Run the transcription script with one or more media files:

bash
.venv/bin/python .claude/skills/transcribe/scripts/transcribe.py sources/audio.m4a

The script:

  1. Extracts audio from video files (skips for audio files)
  2. Transcribes using Whisper with Korean language setting
  3. Generates filename from transcript content + timestamp
  4. Saves to ./output/ directory

Workflow

Single File Transcription

bash
.venv/bin/python .claude/skills/transcribe/scripts/transcribe.py sources/[FILE]

Example:

  • User: "sources/audio.m4a를 전사해줘"
  • Action: Run script with default base model

Multiple Files

bash
.venv/bin/python .claude/skills/transcribe/scripts/transcribe.py sources/file1.m4a sources/file2.mp4

Example:

  • User: "sources/ 폴더의 모든 m4a 파일을 전사해줘"
  • Action: Find all .m4a files, pass to script

Custom Model

Use --model flag to specify Whisper model (tiny, base, small, medium, large):

bash
.venv/bin/python .claude/skills/transcribe/scripts/transcribe.py sources/video.mp4 --model tiny

Model selection:

  • tiny: Fastest, less accurate (good for testing, short files)
  • base: Default, balanced speed/accuracy
  • small: Better accuracy, slower
  • medium/large: Best accuracy, very slow

Example:

  • User: "tiny 모델로 sources/video.mp4를 전사해줘"
  • Action: Run with --model tiny

File Duration Considerations

Check file duration before transcription to set user expectations:

bash
ffmpeg -i sources/[FILE] 2>&1 | grep Duration

Rough processing time estimates (base model):

  • 2-5 min audio: ~30 seconds
  • 10-20 min audio: ~1-2 minutes
  • 1+ hour audio: ~5-10 minutes

For long files (>30 min), inform user of expected wait time and suggest using tiny model for faster results.

Output Format

Generated files are saved to ./output/ with naming pattern:

code
[first 30 chars of transcript]_YYYYMMDD_HHMMSS.txt

Example: 네 엉덕션을 미야 사는 신의 순놈을_20260108_183045.txt

Supported File Types

Video: .mp4, .avi, .mov, .mkv, .flv, .wmv, .webm Audio: .mp3, .wav, .m4a, .aac, .ogg, .flac, .wma

Scripts

transcribe.py

Main script for transcription workflow.

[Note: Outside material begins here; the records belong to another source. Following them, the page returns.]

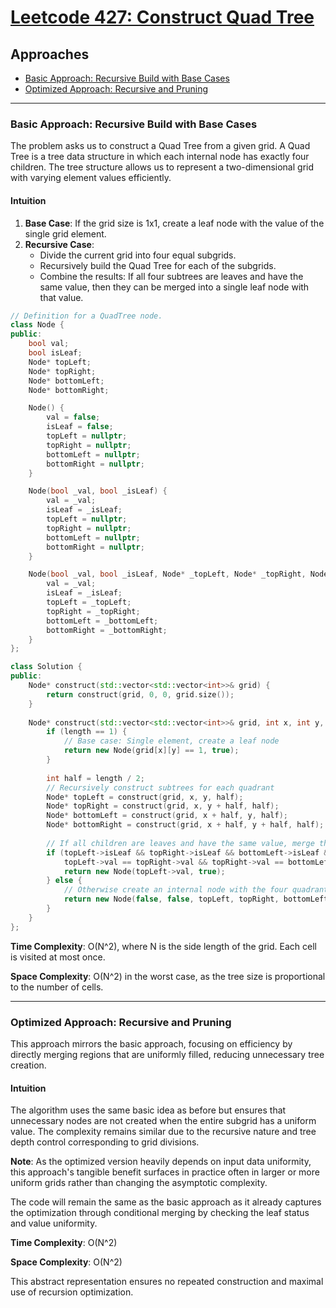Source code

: # [Leetcode 427: Construct Quad Tree](https://leetcode.com/problems/construct-quad-tree/)

## Approaches

- [Basic Approach: Recursive Build with Base Cases](#basic-approach)
- [Optimized Approach: Recursive and Pruning](#optimized-approach)

---

### Basic Approach: Recursive Build with Base Cases

The problem asks us to construct a Quad Tree from a given grid. A Quad Tree is a tree data structure in which each internal node has exactly four children. The tree structure allows us to represent a two-dimensional grid with varying element values efficiently.

#### Intuition

1. **Base Case**: If the grid size is 1x1, create a leaf node with the value of the single grid element.
2. **Recursive Case**: 
   - Divide the current grid into four equal subgrids.
   - Recursively build the Quad Tree for each of the subgrids.
   - Combine the results: If all four subtrees are leaves and have the same value, then they can be merged into a single leaf node with that value.

```cpp
// Definition for a QuadTree node.
class Node {
public:
    bool val;
    bool isLeaf;
    Node* topLeft;
    Node* topRight;
    Node* bottomLeft;
    Node* bottomRight;

    Node() {
        val = false;
        isLeaf = false;
        topLeft = nullptr;
        topRight = nullptr;
        bottomLeft = nullptr;
        bottomRight = nullptr;
    }

    Node(bool _val, bool _isLeaf) {
        val = _val;
        isLeaf = _isLeaf;
        topLeft = nullptr;
        topRight = nullptr;
        bottomLeft = nullptr;
        bottomRight = nullptr;
    }

    Node(bool _val, bool _isLeaf, Node* _topLeft, Node* _topRight, Node* _bottomLeft, Node* _bottomRight) {
        val = _val;
        isLeaf = _isLeaf;
        topLeft = _topLeft;
        topRight = _topRight;
        bottomLeft = _bottomLeft;
        bottomRight = _bottomRight;
    }
};

class Solution {
public:
    Node* construct(std::vector<std::vector<int>>& grid) {
        return construct(grid, 0, 0, grid.size());
    }
    
    Node* construct(std::vector<std::vector<int>>& grid, int x, int y, int length) {
        if (length == 1) {
            // Base case: Single element, create a leaf node
            return new Node(grid[x][y] == 1, true);
        }
        
        int half = length / 2;
        // Recursively construct subtrees for each quadrant
        Node* topLeft = construct(grid, x, y, half);
        Node* topRight = construct(grid, x, y + half, half);
        Node* bottomLeft = construct(grid, x + half, y, half);
        Node* bottomRight = construct(grid, x + half, y + half, half);
        
        // If all children are leaves and have the same value, merge them
        if (topLeft->isLeaf && topRight->isLeaf && bottomLeft->isLeaf && bottomRight->isLeaf &&
            topLeft->val == topRight->val && topRight->val == bottomLeft->val && bottomLeft->val == bottomRight->val) {
            return new Node(topLeft->val, true);
        } else {
            // Otherwise create an internal node with the four quadrants
            return new Node(false, false, topLeft, topRight, bottomLeft, bottomRight);
        }
    }
};
```

**Time Complexity**: O(N^2), where N is the side length of the grid. Each cell is visited at most once.

**Space Complexity**: O(N^2) in the worst case, as the tree size is proportional to the number of cells.

---

### Optimized Approach: Recursive and Pruning

This approach mirrors the basic approach, focusing on efficiency by directly merging regions that are uniformly filled, reducing unnecessary tree creation.

#### Intuition

The algorithm uses the same basic idea as before but ensures that unnecessary nodes are not created when the entire subgrid has a uniform value. The complexity remains similar due to the recursive nature and tree depth control corresponding to grid divisions.

**Note**: As the optimized version heavily depends on input data uniformity, this approach's tangible benefit surfaces in practice often in larger or more uniform grids rather than changing the asymptotic complexity.

The code will remain the same as the basic approach as it already captures the optimization through conditional merging by checking the leaf status and value uniformity.

**Time Complexity**: O(N^2)

**Space Complexity**: O(N^2)

This abstract representation ensures no repeated construction and maximal use of recursion optimization.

Handles:

  • Video to audio extraction (ffmpeg)
  • Whisper transcription
  • Output file naming and saving

Usage:

bash
.venv/bin/python .claude/skills/transcribe/scripts/transcribe.py <files...> [--model MODEL] [--output-dir DIR]

extract_media_to_text.py

Lower-level utility for single file transcription. Use transcribe.py instead for standard workflows.